Column: Winning teams
Published 12:00 am Thursday, December 1, 2005
By Jon Laging, Sports Columnist
Championship teams don’t evolve spontaneously. They are the result of planning, work, and sometimes money. The efforts can be divided by: one: trades and free agency or two: building from within with wise draft choices and additionally by scouting reports to pick up lesser known, therefore cheaper players on the open market.
Most professional organizations use a combination of efforts. Money stills plays a large role in Major League Baseball, but the NFL and NBA have solved the money disparity among teams by initiating salary caps. Additional money may be spent, but owners are heavily penalized if they go over a certain amount.

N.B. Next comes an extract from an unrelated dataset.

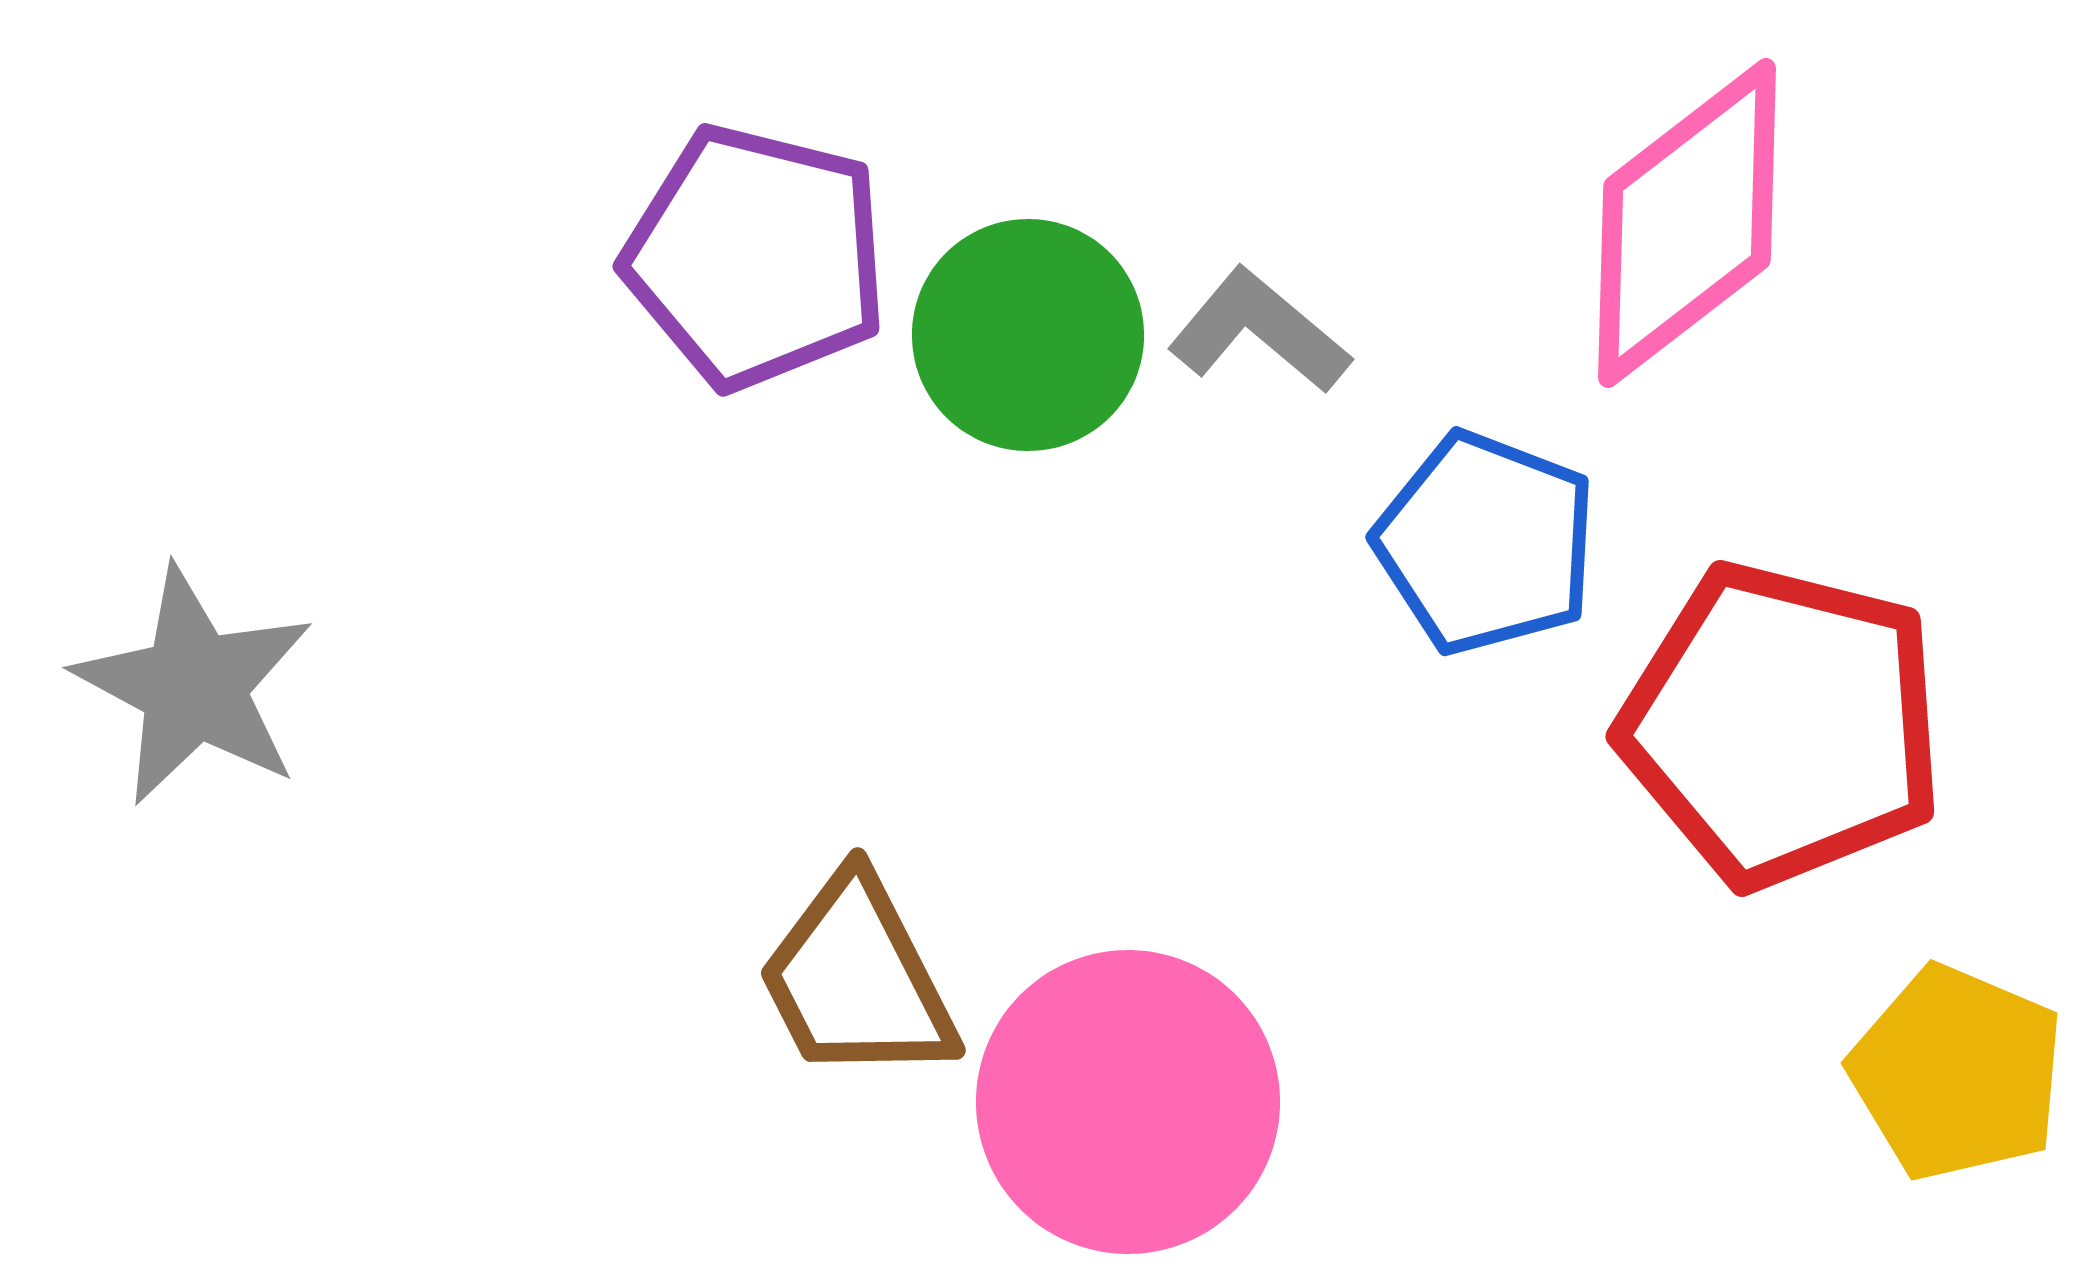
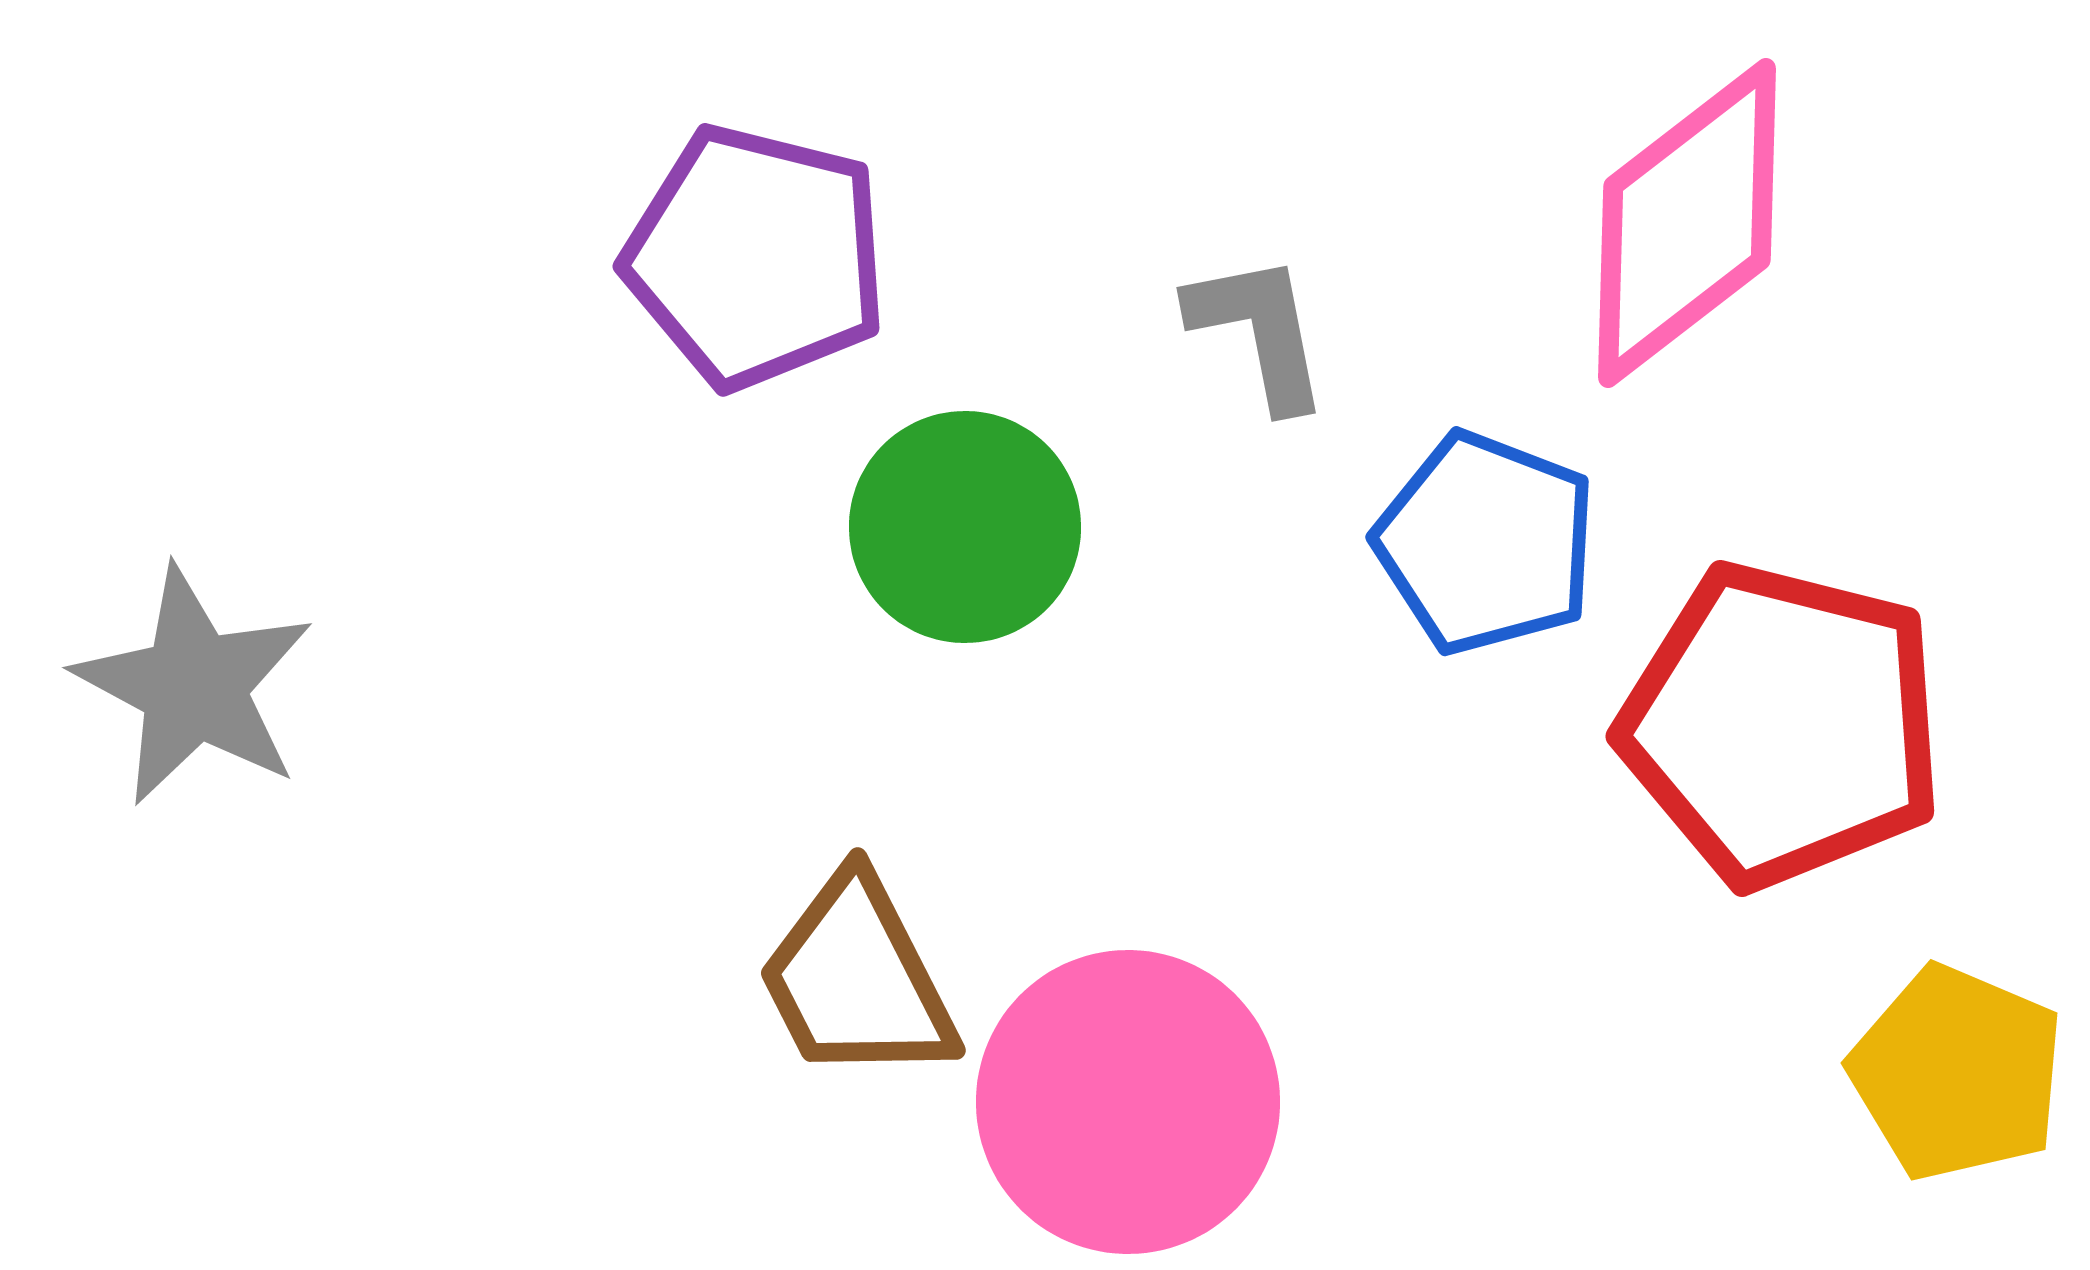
gray L-shape: rotated 39 degrees clockwise
green circle: moved 63 px left, 192 px down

Therefore, football and basketball teams success usually boils down to front office efficiency. Can they put enough good players on the field at one time? It’s not the best offensive players in the league, (as the Vikings found out), it’s the best team.
Occasionally, there arise practitioners devoted to trades and free agency. They are not interested in drafting players. George Allen of the Washington Redskins was such a believer. Allen would take his draft choices and trade them for established players. He was successful in his philosophy of “Now.” Don’t build for the future. The time is “Now.” In the seven years Allen coached the Redskins he had seven winning seasons, 5 playoff appearances and a trip to the Super Bowl. It worked for Allen, although he never won the Super Bowl.
Using the build from within system forced upon him by Carl Pohlad and baseball’s lack of an effective salary cap, we have our own Terry Ryan, general manager of the Minnesota Twins. He uses the draft system, scouting reports and waiver rights to build a team. Ryan is not a purist.
He will on occasion trade players as we saw with the A. J. Pierzynski trade for Joe Nathan, Francisco Liriano and Boof Bonser, (what a great name). Another trade got the Twins Carlos Silva, Augie Ajedo and Nick Punto for Eric Milton. Ryan is now having trouble getting other general managers to trade with him. It appears he knows more about their minor leaguers than they do. It looks from the sidelines that Ryan will not trade unless he feels assured of the outcome. He will not bet on what might be, but what is. He refuses to bet on a card that might fill an inside straight.
I thought that philosophy hurt the Twins last year. They were at the point where they needed to do something, anything, to provide a spark to the team. If that meant trading a minor league prospect for a major league hitter, do it. Ryan refused to take a chance and as you look back over last year’s season, maybe he was right. Perhaps nothing would have fixed the team. Now as we head into 2006 Ryan still has those prospects and will continue to promote from his minor league system.
Part of Ryan’s philosophy is dictated by Pohlad. When you are limited by lack of money, you cannot go out and buy a league MVP as the Yankees bought Alex Rodriguez. You have to build for the future with unknowns and cross your fingers. What an outstanding job Ryan did, building a division winner during the time of contraction. He put together three division champions while under money constraints.
George Allen was only interested in results for the season. Terry Ryan for the longer haul. A few years ago it looked like the Twins were set for sometime to come. It didn’t happen, but it was not Ryan’s fault. The team should have kept improving. They didn’t, primarily because the all-nations infield did not fulfill their potential.
Given the Twins lack of money, George Allen’s philosophy won’t work for the Twins. The big question is not Ryan’s system, but can he do it again?